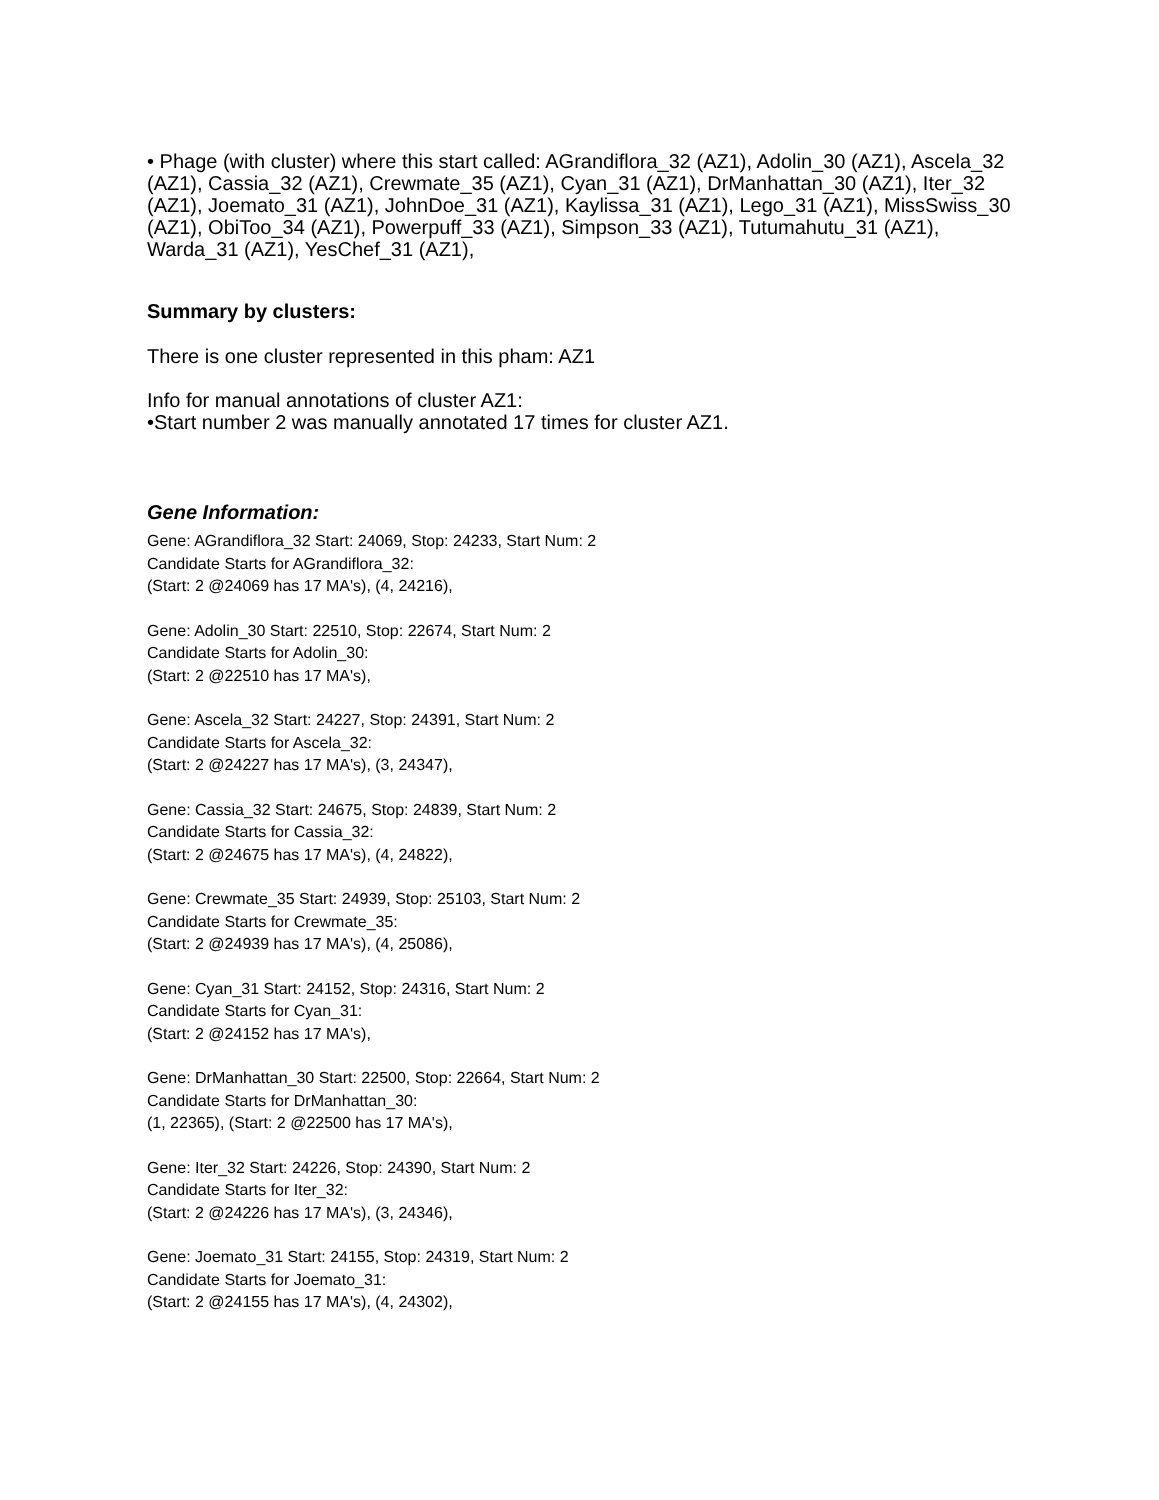• Phage (with cluster) where this start called: AGrandiflora_32 (AZ1), Adolin_30 (AZ1), Ascela_32 (AZ1), Cassia_32 (AZ1), Crewmate_35 (AZ1), Cyan_31 (AZ1), DrManhattan_30 (AZ1), Iter_32 (AZ1), Joemato_31 (AZ1), JohnDoe_31 (AZ1), Kaylissa_31 (AZ1), Lego_31 (AZ1), MissSwiss_30 (AZ1), ObiToo_34 (AZ1), Powerpuff_33 (AZ1), Simpson_33 (AZ1), Tutumahutu_31 (AZ1), Warda_31 (AZ1), YesChef_31 (AZ1),
Summary by clusters:
There is one cluster represented in this pham: AZ1
Info for manual annotations of cluster AZ1:
•Start number 2 was manually annotated 17 times for cluster AZ1.
Gene Information:
Gene: AGrandiflora_32 Start: 24069, Stop: 24233, Start Num: 2
Candidate Starts for AGrandiflora_32:
(Start: 2 @24069 has 17 MA's), (4, 24216),
Gene: Adolin_30 Start: 22510, Stop: 22674, Start Num: 2
Candidate Starts for Adolin_30:
(Start: 2 @22510 has 17 MA's),
Gene: Ascela_32 Start: 24227, Stop: 24391, Start Num: 2
Candidate Starts for Ascela_32:
(Start: 2 @24227 has 17 MA's), (3, 24347),
Gene: Cassia_32 Start: 24675, Stop: 24839, Start Num: 2
Candidate Starts for Cassia_32:
(Start: 2 @24675 has 17 MA's), (4, 24822),
Gene: Crewmate_35 Start: 24939, Stop: 25103, Start Num: 2
Candidate Starts for Crewmate_35:
(Start: 2 @24939 has 17 MA's), (4, 25086),
Gene: Cyan_31 Start: 24152, Stop: 24316, Start Num: 2
Candidate Starts for Cyan_31:
(Start: 2 @24152 has 17 MA's),
Gene: DrManhattan_30 Start: 22500, Stop: 22664, Start Num: 2
Candidate Starts for DrManhattan_30:
(1, 22365), (Start: 2 @22500 has 17 MA's),
Gene: Iter_32 Start: 24226, Stop: 24390, Start Num: 2
Candidate Starts for Iter_32:
(Start: 2 @24226 has 17 MA's), (3, 24346),
Gene: Joemato_31 Start: 24155, Stop: 24319, Start Num: 2
Candidate Starts for Joemato_31:
(Start: 2 @24155 has 17 MA's), (4, 24302),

_____

Task prompt: All of the entries, apart from the pictures, must be returned exactly.

Output of the exercise:
• Phage (with cluster) where this start called: AGrandiflora_32 (AZ1), Adolin_30 (AZ1), Ascela_32 (AZ1), Cassia_32 (AZ1), Crewmate_35 (AZ1), Cyan_31 (AZ1), DrManhattan_30 (AZ1), Iter_32 (AZ1), Joemato_31 (AZ1), JohnDoe_31 (AZ1), Kaylissa_31 (AZ1), Lego_31 (AZ1), MissSwiss_30 (AZ1), ObiToo_34 (AZ1), Powerpuff_33 (AZ1), Simpson_33 (AZ1), Tutumahutu_31 (AZ1), Warda_31 (AZ1), YesChef_31 (AZ1),
Summary by clusters:
There is one cluster represented in this pham: AZ1
Info for manual annotations of cluster AZ1:
•Start number 2 was manually annotated 17 times for cluster AZ1.
Gene Information:
Gene: AGrandiflora_32 Start: 24069, Stop: 24233, Start Num: 2
Candidate Starts for AGrandiflora_32:
(Start: 2 @24069 has 17 MA's), (4, 24216),
Gene: Adolin_30 Start: 22510, Stop: 22674, Start Num: 2
Candidate Starts for Adolin_30:
(Start: 2 @22510 has 17 MA's),
Gene: Ascela_32 Start: 24227, Stop: 24391, Start Num: 2
Candidate Starts for Ascela_32:
(Start: 2 @24227 has 17 MA's), (3, 24347),
Gene: Cassia_32 Start: 24675, Stop: 24839, Start Num: 2
Candidate Starts for Cassia_32:
(Start: 2 @24675 has 17 MA's), (4, 24822),
Gene: Crewmate_35 Start: 24939, Stop: 25103, Start Num: 2
Candidate Starts for Crewmate_35:
(Start: 2 @24939 has 17 MA's), (4, 25086),
Gene: Cyan_31 Start: 24152, Stop: 24316, Start Num: 2
Candidate Starts for Cyan_31:
(Start: 2 @24152 has 17 MA's),
Gene: DrManhattan_30 Start: 22500, Stop: 22664, Start Num: 2
Candidate Starts for DrManhattan_30:
(1, 22365), (Start: 2 @22500 has 17 MA's),
Gene: Iter_32 Start: 24226, Stop: 24390, Start Num: 2
Candidate Starts for Iter_32:
(Start: 2 @24226 has 17 MA's), (3, 24346),
Gene: Joemato_31 Start: 24155, Stop: 24319, Start Num: 2
Candidate Starts for Joemato_31:
(Start: 2 @24155 has 17 MA's), (4, 24302),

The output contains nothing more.